Post Brexit Checkpoint Ireland
Photo: Mark Stedman/

“Our particular issue, and that of the UK, is working with other member states (in the EU) to ensure they understand precisely the common travel area. There is a huge job to be done in respect of that.

“We don’t want a hard border North and south. There is going to be more focus on the perimeter. We have said this all along. We are now the border effectively for the EU,” said Ms Fitzgerald.

Sharing of travel

Much of this – the sharing of travel data and identities – would have happened even without Brexit, she said. Northern Ireland Secretary Mr Brokenshire told The Guardian this week there is a “high level of collaboration on a joint programme of work” between Dublin and London to control immigration into the UK.

“Our focus is to strengthen the external border of the Common Travel Area building on the strong collaboration with our Irish partners,” he said. “We have put in place a range of measures to further combat illegal migration working closely with the Irish government,” he said.

Ireland’s Finance Minister Michael Noonan said he had also been in talks with the UK’s Chancellor of the Exchequer about avoiding a return to a ‘hard’ Border.

“Obviously, if the United Kingdom’s not in the European Union, the only land border they will have with Europe is across Ireland, about 40km from Dublin Airport. So, it is an issue, but I think it’ll be resolved,” he said. “The Brexit process is going to take maybe four years, maybe more, but we have interests, and we have commenced discussing them with the UK authorities.

Post Brexit Checkpoint Ireland
Photo: Mark Stedman/

“Both sides are pledged to finding a solution that’s effective, while at the same time that doesn’t disrupt the Common Travel Area between ourselves and the UK, or indeed the Common Labour Market between both countries.

“So, if you do not have a border, going from Newry going across, dividing Sligo and Donegal from the northern counties, the next step is to have your controls at the ports. “So that would mean Rosslare, and Larne, and the airport’s, but that wouldn’t be much more than the normal checks we have at airports already, where you show your passport.”


Sinn Fein MEP for Ireland’s Midlands-NorthWest constituency, Matt Carty, who lives in Carrickmacross was swift to criticise the Irish government for what he said was bending to Britain’s will. He said: “The Irish government and its representatives have been deferential to the British government from time to time. What we are saying is that this is not an occasion for this. We need to be pointing out the needs of this island and making demands for the Irish people.

“It is not their job to be pushing for the wishes of the British government.”

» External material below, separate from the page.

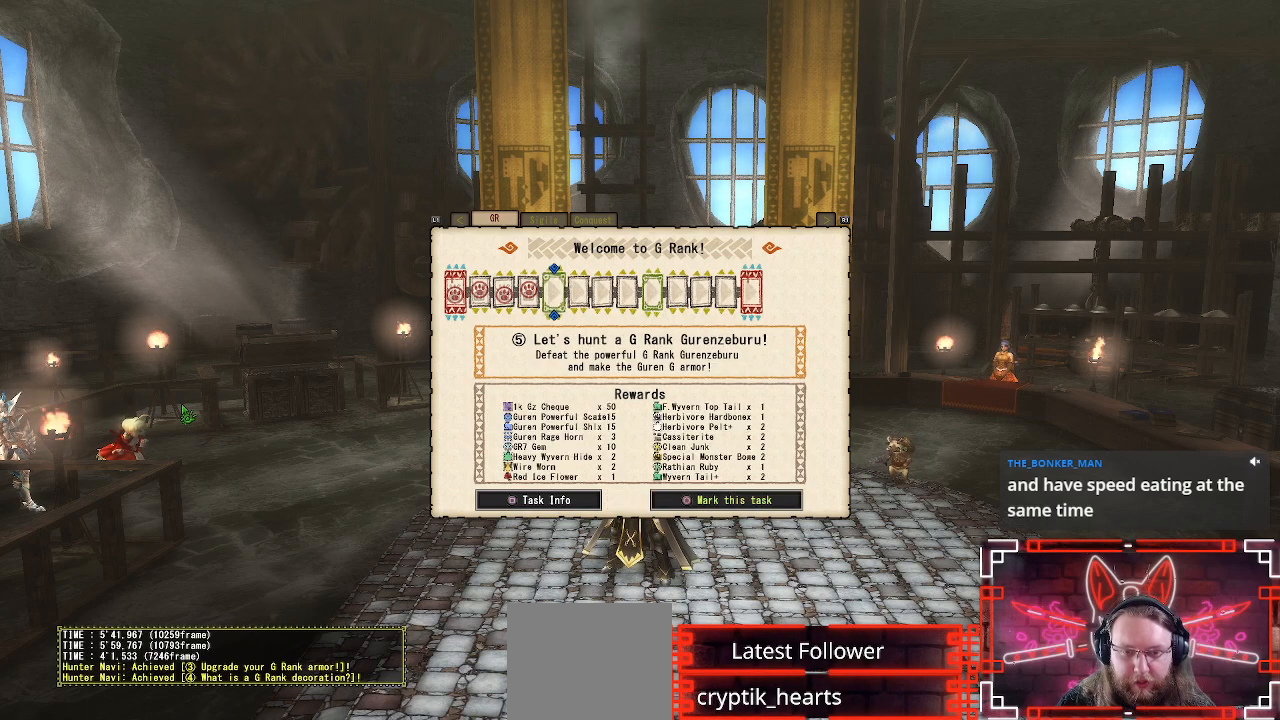
{"buttons": [], "left_stick": "center", "right_stick": "center", "events": []}
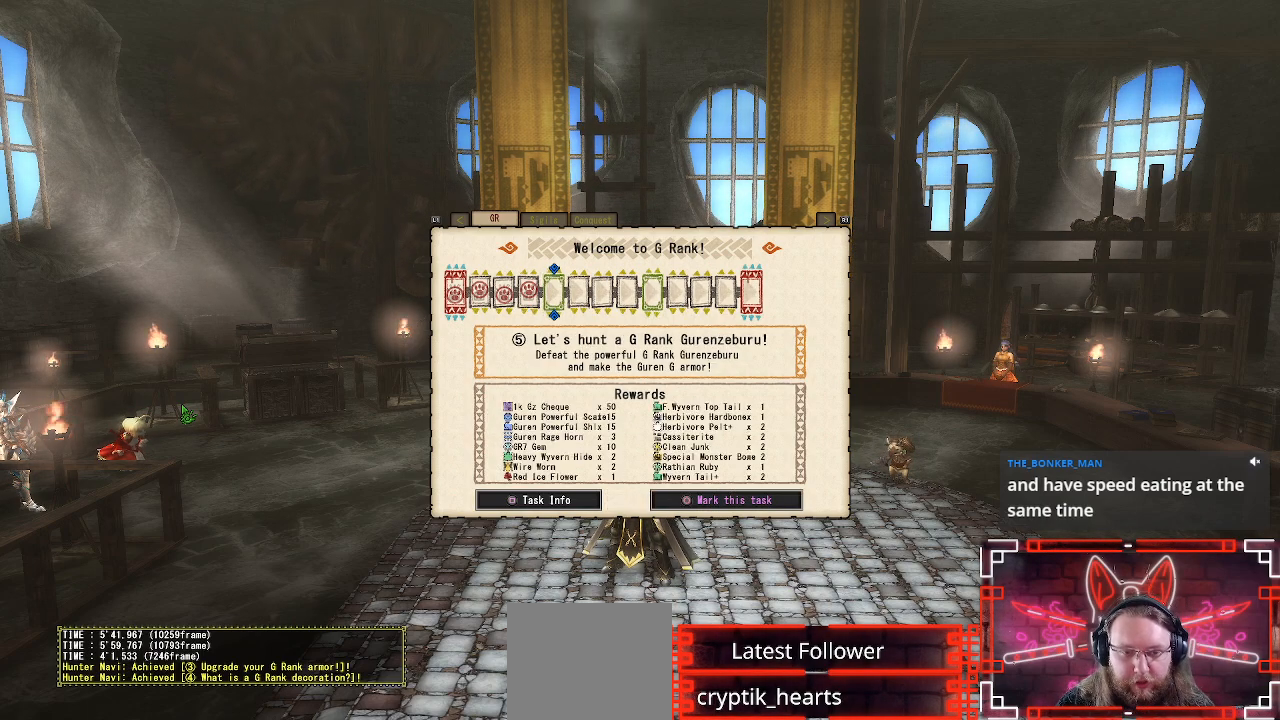
{"buttons": [], "left_stick": "center", "right_stick": "center", "events": []}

“Brexit has presented a huge amount of challenges for the Irish government in terms of the trading relationship with Britain both to the UK and between Northern Ireland and Ireland. To add on the task of immigration controls, I think is ridiculous.

“This island will suffer more than anyone else… because of Brexit in terms of the economy, the social issues and the political issues.”

Some 34,000 people cross the Border every day for work, shopping or travelling to college. The 17 per cent fall in the value of sterling since the 23 June referendum has hit many small businesses who export to the UK and seen a return of shoppers from south of the Border to Northern Ireland to make the most of the lower prices for petrol, clothing, footwear, groceries, household items and even second-hand cars.

Meanwhile the Irish government says it does not realistically anticipate EU migrants coming into Ireland to sneak into the UK and certainly not into Northern Ireland.